As you were diligently photographing the back of the monument, you noticed that the path ends here. So you took the wrong “fork.” This view was taken facing northwest at approximately 5:15 PM on Wednesday, October 6, 2010.


So now we’ll take the right fork. This view was taken facing southeast at approximately 5:15 PM on Wednesday, October 6, 2010.


The path isn’t very wide, but it is visible. This view was taken facing northeast at approximately 5:15 PM on Wednesday, October 6, 2010.


After a couple of hundred yards, you come across the large tree across the path. We left the path and went around it to the right. Those with flexible bodies can crawl under it at a couple of places. This view was taken facing northeast at approximately 5:15 PM on Wednesday, October 6, 2010.


After a couple of hundred more yards you come to the monuments.
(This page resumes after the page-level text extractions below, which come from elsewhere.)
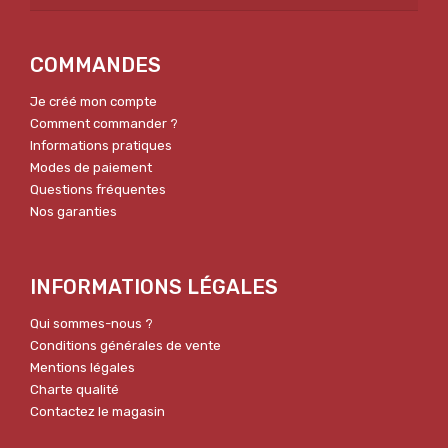
COMMANDES
Je créé mon compte
Comment commander ?
Informations pratiques
Modes de paiement
Questions fréquentes
Nos garanties
INFORMATIONS LÉGALES
Qui sommes-nous ?
Conditions générales de vente
Mentions légales
Charte qualité
Contactez le magasin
But the path continues to the right of the big rock on which sits the 5th New York Cavalry Monument. This view was taken facing northeast at approximately 5:15 PM on Wednesday, October 6, 2009.


So as darkness is approaching, we’ll take this not very wide path and see where it comes out. This view was taken facing northeast at approximately 5:15 PM on Wednesday, October 6, 2010.


Some of the areas along the path are fairly steep. This view was taken facing northeast at approximately 5:15 PM on Wednesday, October 6, 2010.


After a couple of hundred yards we started thinking about where the moss was on the rocks again. This view was taken facing south at approximately 5:45 PM on Wednesday, October 6, 2010.


Eventually we made it back to South Confederate Avenue, and look there’s another sign! This view was taken facing north at approximately 5:15 PM on Wednesday, October 6, 2010.


Another War Department sign showing the path to the 5th New York Cavalry and Elder’s Battery. And we now know that this path is useful. It certainly would have been nice to know this sign was here before we started our journey. This view was taken facing south at approximately 5:15 PM on Wednesday, October 6, 2010.


If only we had driven a little farther, we would see the sign to the right of the curve in the center background of this view. It is located between the William Wells statue on the right and the bridge over Plum Run in the left background. So now we know where the monument is. Good luck to those who come before us, are clueless about the misleading sign, and make the same mistake. This view was taken facing east at approximately 5:15 PM on Wednesday, October 6, 2010.